January 04, 2019, 09:00 AM
Filed Under: Pharmaceuticals

Bristol-Myers Squibb Company and Burgundy Merger Sub, Inc., a wholly owned subsidiary of BMS, entered into an Agreement and Plan of Merger with Celgene Corporation (Celgene). The Merger Agreement provides, among other things, that on the terms and subject to the conditions set forth therein, Merger Sub will merge with and into Celgene, with Celgene surviving as a wholly owned subsidiary of BMS (the Merger).

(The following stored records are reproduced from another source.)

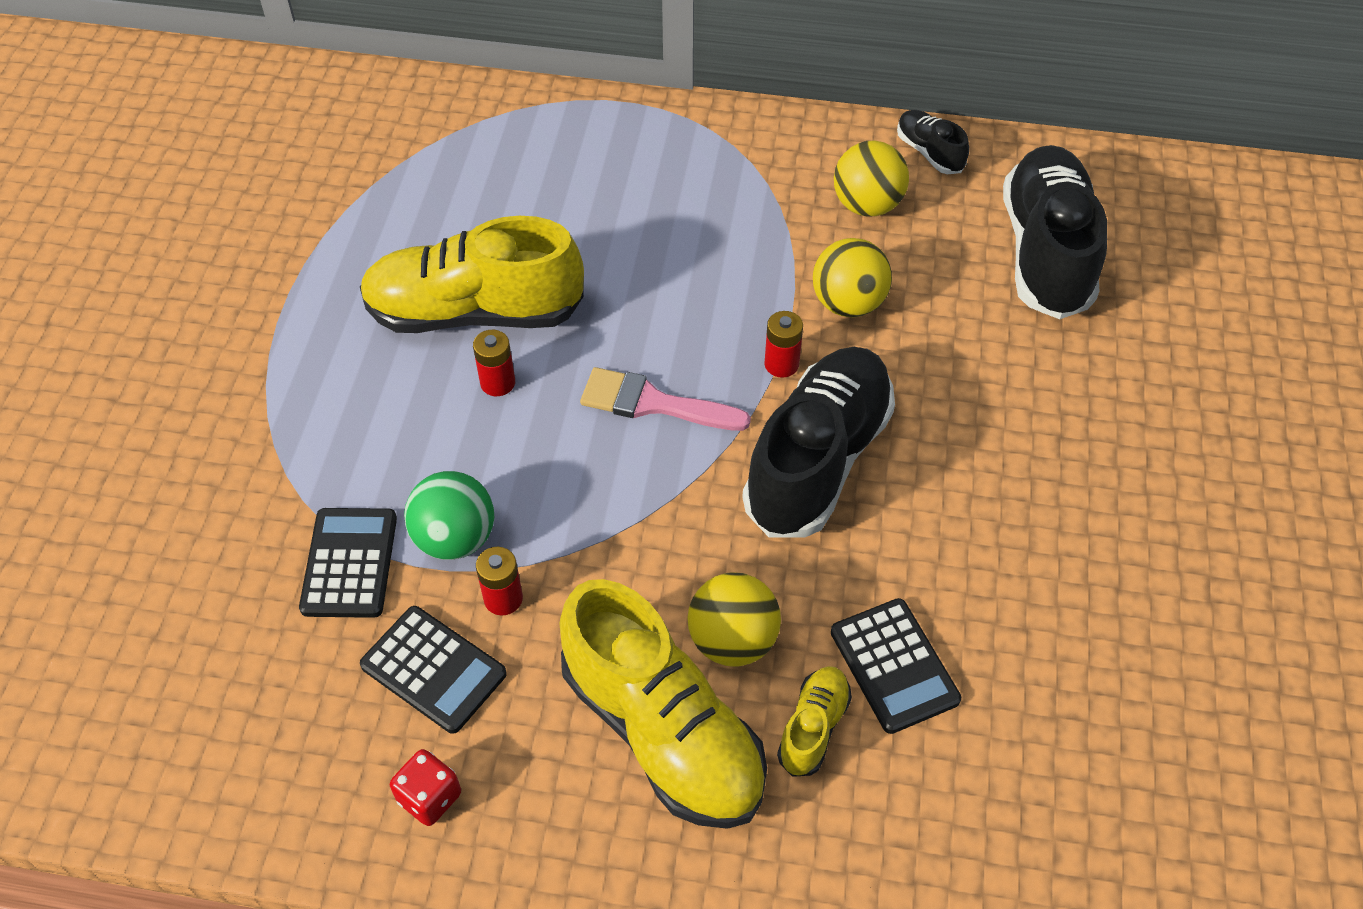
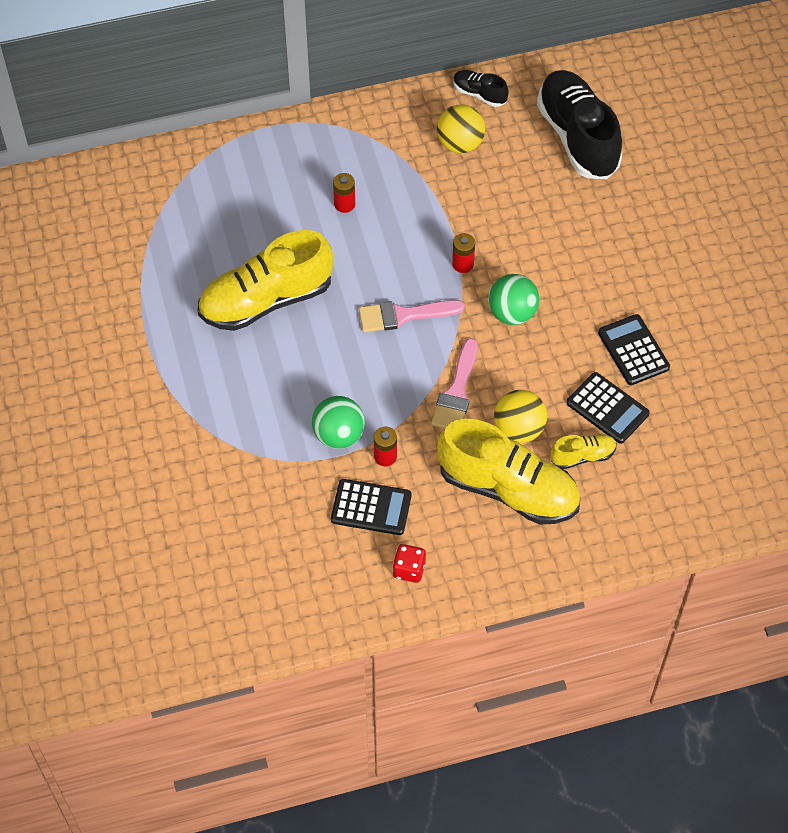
camera: 25 degrees left, 5 degrees up
(349, 563) = (289, 472): black calculator -> black calculator (633, 350)
(497, 383) = (307, 338): red battery -> red battery (344, 204)
(668, 544) = (456, 392): none -> pink brush
(813, 728) = (582, 456): yellow shoe -> yellow shoe turned 75 degrees clockwise
(817, 460) = (512, 313): black shoe -> green ball
(848, 303) = (481, 212): yellow ball -> none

In the Merger, each share of Celgene common stock issued and outstanding immediately prior to the effective time of the Merger (other than certain excluded shares as described in the Merger Agreement) will automatically be converted into the right to receive (1) $50.00 in cash, without interest, (2) one share of BMS common stock and (3) one tradeable contingent value right (a “CVR”) representing the right to receive $9.00 in cash if a specified set of milestones is achieved, as set forth in the CVR Agreement (as defined and described below).

On January 2, 2019, BMS entered into a bridge facility commitment letter pursuant to which Morgan Stanley Senior Funding, Inc. and MUFG Bank, Ltd. have committed to provide a 364-day senior unsecured bridge term loan facility in an aggregate principal amount of $33.5 billion to finance the acquisition by BMS pursuant to the Merger Agreement. The Bridge Facility will be drawn upon in the event that BMS has not issued and/or received a combination of proceeds, together with available cash on hand, from (i) unsecured debt securities, (ii) term loan facilities and revolving credit facilities and (iii) commercial paper, prior to or concurrently with the consummation of the Merger. The commitment is subject to customary conditions. The foregoing description of the Commitment Letter does not purport to be complete and is qualified in its entirety by reference to the full text of the Commitment Letter, which is attached hereto as Exhibit 10.2 and is incorporated herein by reference.

Completion of the Merger is subject to customary closing conditions, including (1) the adoption of the Merger Agreement by a majority of the holders of the outstanding shares of Celgene common stock, (2) approval of the issuance of BMS common stock issued in the Merger by a majority of the votes cast by BMS stockholders on the matter, (3) approval for listing on the New York Stock Exchange of BMS common stock and the CVRs to be issued in the Merger, (4) the expiration or early termination of the applicable waiting period under the Hart-Scott-Rodino Antitrust Improvements Act of 1976, as amended, and the approval of the Merger under the antitrust laws of other specified jurisdictions, (5) accuracy of the other party’s representations and warranties, subject to certain materiality standards set forth in the Merger Agreement and (6) compliance in all material respects with the other party’s obligations under the Merger Agreement.